### What is needed
Your task is to return all of the records exactly, minus any images.

Saved data entries
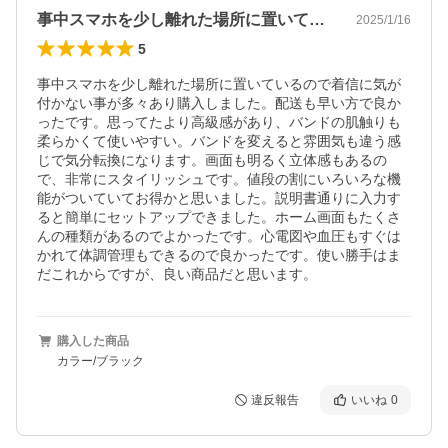
事中スマホを少し離れた場所に置いている…
2025/1/16
5
事中スマホを少し離れた場所に置いているので着信に気が
付かない事が多々あり購入しました。配送も早い方で良か
ったです。思ってたより高級感があり、バンドの肌触りも
柔らかくて使いやすい。バンドを変えると雰囲気も違う感
じで気分転換になります。画面も明るく立体感もあるの
で、非常にスタイリッシュです。値段の割にいろいろな機
能がついていてお得かと思いました。説明書通りに入力す
ると簡単にセットアップできました。ホーム画面もたくさ
んの種類があるのでよかったです。心電図や血圧もすぐは
かれて体調管理もできるので良かったです。使い勝手はま
だこれからですが、良い商品だと思います。
購入した商品
カラー/ブラック
違反報告
いいね
0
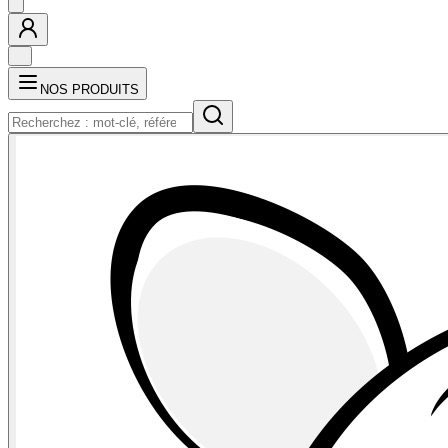
NOS PRODUITS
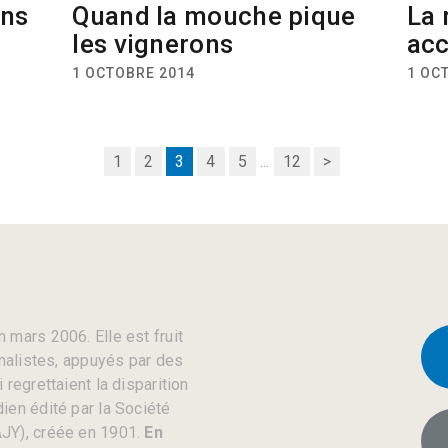
ans
Quand la mouche pique
La 
les vignerons
acc
1 OCTOBRE 2014
1 OC
1
2
3
4
5
...
12
>
 mars 2006. Elle est fruit
rnalistes, appuyés par des
regrettaient la disparition
ien édité par la Société
JY), créée en 1901.
En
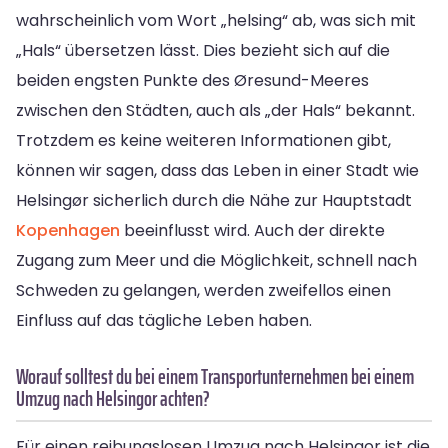
wahrscheinlich vom Wort „helsing“ ab, was sich mit
„Hals“ übersetzen lässt. Dies bezieht sich auf die
beiden engsten Punkte des Øresund-Meeres
zwischen den Städten, auch als „der Hals“ bekannt.
Trotzdem es keine weiteren Informationen gibt,
können wir sagen, dass das Leben in einer Stadt wie
Helsingør sicherlich durch die Nähe zur Hauptstadt
Kopenhagen
beeinflusst wird. Auch der direkte
Zugang zum Meer und die Möglichkeit, schnell nach
Schweden zu gelangen, werden zweifellos einen
Einfluss auf das tägliche Leben haben.
Worauf solltest du bei einem Transportunternehmen bei einem
Umzug nach Helsingor achten?
Für einen reibungslosen Umzug nach Helsingor ist die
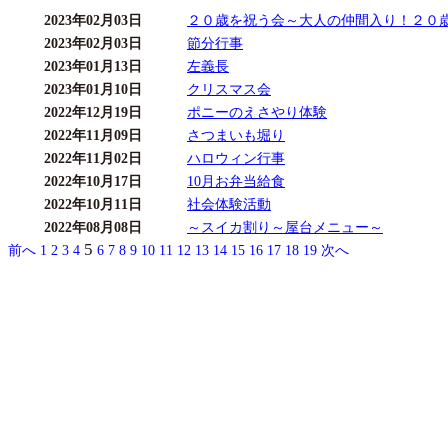
2023年02月03日
２０歳を祝う会～大人の仲間入り！２０
2023年02月03日
節分行事
2023年01月13日
左義長
2023年01月10日
クリスマス会
2022年12月19日
ポニーのえさやり体験
2022年11月09日
さつまいも堀り
2022年11月02日
ハロウィン行事
2022年10月17日
10月お弁当給食
2022年10月11日
社会体験活動
2022年08月08日
～スイカ割り～屋台メニュー～
5
前へ
1
2
3
4
6
7
8
9
10
11
12
13
14
15
16
17
18
19
次へ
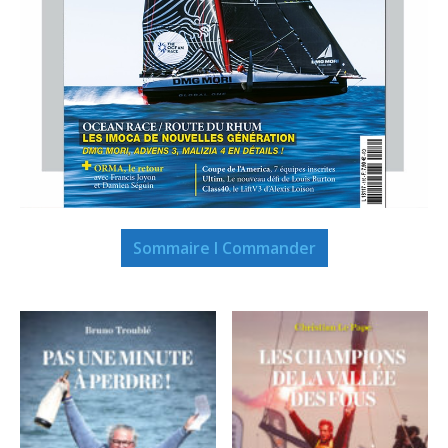
Sommaire I Commander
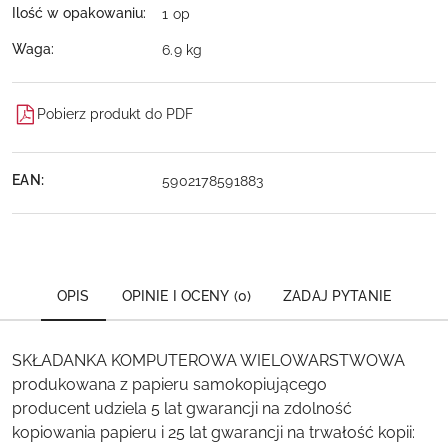
Ilość w opakowaniu:
1 op
Waga:
6.9 kg
Pobierz produkt do PDF
EAN:
5902178591883
OPIS
OPINIE I OCENY (0)
ZADAJ PYTANIE
SKŁADANKA KOMPUTEROWA WIELOWARSTWOWA
produkowana z papieru samokopiującego
producent udziela 5 lat gwarancji na zdolność
kopiowania papieru i 25 lat gwarancji na trwałość kopii:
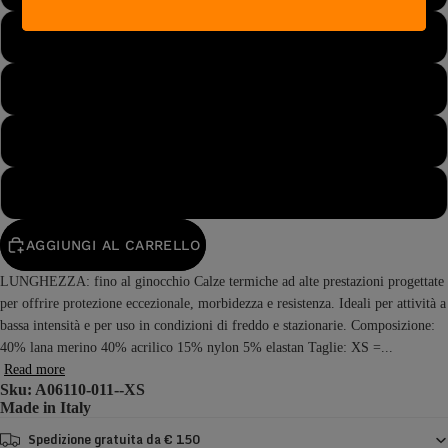
S
M
L
XL
APRI
IMMAGINE
AGGIUNGI AL CARRELLO
A
LUNGHEZZA: fino al ginocchio Calze termiche ad alte prestazioni progettate
SCHERMO
per offrire protezione eccezionale, morbidezza e resistenza. Ideali per attività a
INTERO
bassa intensità e per uso in condizioni di freddo e stazionarie. Composizione:
40% lana merino 40% acrilico 15% nylon 5% elastan Taglie: XS =...
Read more
Sku: A06110-011--XS
Made in
Italy
Spedizione gratuita da € 150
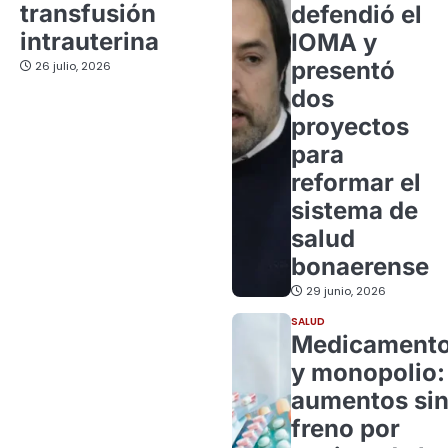
transfusión
defendió el
intrauterina
IOMA y
presentó
26 julio, 2026
dos
proyectos
para
reformar el
sistema de
salud
bonaerense
29 junio, 2026
SALUD
Medicament
y monopolio:
aumentos si
freno por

### Exercise output
事中スマホを少し離れた場所に置いている…
2025/1/16
5
事中スマホを少し離れた場所に置いているので着信に気が
付かない事が多々あり購入しました。配送も早い方で良か
ったです。思ってたより高級感があり、バンドの肌触りも
柔らかくて使いやすい。バンドを変えると雰囲気も違う感
じで気分転換になります。画面も明るく立体感もあるの
で、非常にスタイリッシュです。値段の割にいろいろな機
能がついていてお得かと思いました。説明書通りに入力す
ると簡単にセットアップできました。ホーム画面もたくさ
んの種類があるのでよかったです。心電図や血圧もすぐは
かれて体調管理もできるので良かったです。使い勝手はま
だこれからですが、良い商品だと思います。
購入した商品
カラー/ブラック
違反報告
いいね
0
NOS PRODUITS
ans
Quand la mouche pique
La 
les vignerons
acc
1 OCTOBRE 2014
1 OC
1
2
3
4
5
...
12
>
 mars 2006. Elle est fruit
rnalistes, appuyés par des
regrettaient la disparition
ien édité par la Société
JY), créée en 1901.
En
wahrscheinlich vom Wort „helsing“ ab, was sich mit
„Hals“ übersetzen lässt. Dies bezieht sich auf die
beiden engsten Punkte des Øresund-Meeres
zwischen den Städten, auch als „der Hals“ bekannt.
Trotzdem es keine weiteren Informationen gibt,
können wir sagen, dass das Leben in einer Stadt wie
Helsingør sicherlich durch die Nähe zur Hauptstadt
Kopenhagen
beeinflusst wird. Auch der direkte
Zugang zum Meer und die Möglichkeit, schnell nach
Schweden zu gelangen, werden zweifellos einen
Einfluss auf das tägliche Leben haben.
Worauf solltest du bei einem Transportunternehmen bei einem
Umzug nach Helsingor achten?
Für einen reibungslosen Umzug nach Helsingor ist die
2023年02月03日
２０歳を祝う会～大人の仲間入り！２０
2023年02月03日
節分行事
2023年01月13日
左義長
2023年01月10日
クリスマス会
2022年12月19日
ポニーのえさやり体験
2022年11月09日
さつまいも堀り
2022年11月02日
ハロウィン行事
2022年10月17日
10月お弁当給食
2022年10月11日
社会体験活動
2022年08月08日
～スイカ割り～屋台メニュー～
5
前へ
1
2
3
4
6
7
8
9
10
11
12
13
14
15
16
17
18
19
次へ
Sommaire I Commander
Ilość w opakowaniu:
1 op
Waga:
6.9 kg
Pobierz produkt do PDF
EAN:
5902178591883
OPIS
OPINIE I OCENY (0)
ZADAJ PYTANIE
SKŁADANKA KOMPUTEROWA WIELOWARSTWOWA
produkowana z papieru samokopiującego
producent udziela 5 lat gwarancji na zdolność
kopiowania papieru i 25 lat gwarancji na trwałość kopii:
S
M
L
XL
APRI
IMMAGINE
AGGIUNGI AL CARRELLO
A
LUNGHEZZA: fino al ginocchio Calze termiche ad alte prestazioni progettate
SCHERMO
per offrire protezione eccezionale, morbidezza e resistenza. Ideali per attività a
INTERO
bassa intensità e per uso in condizioni di freddo e stazionarie. Composizione:
40% lana merino 40% acrilico 15% nylon 5% elastan Taglie: XS =...
Read more
Sku: A06110-011--XS
Made in
Italy
Spedizione gratuita da € 150
transfusión
defendió el
intrauterina
IOMA y
presentó
26 julio, 2026
dos
proyectos
para
reformar el
sistema de
salud
bonaerense
29 junio, 2026
SALUD
Medicament
y monopolio:
aumentos si
freno por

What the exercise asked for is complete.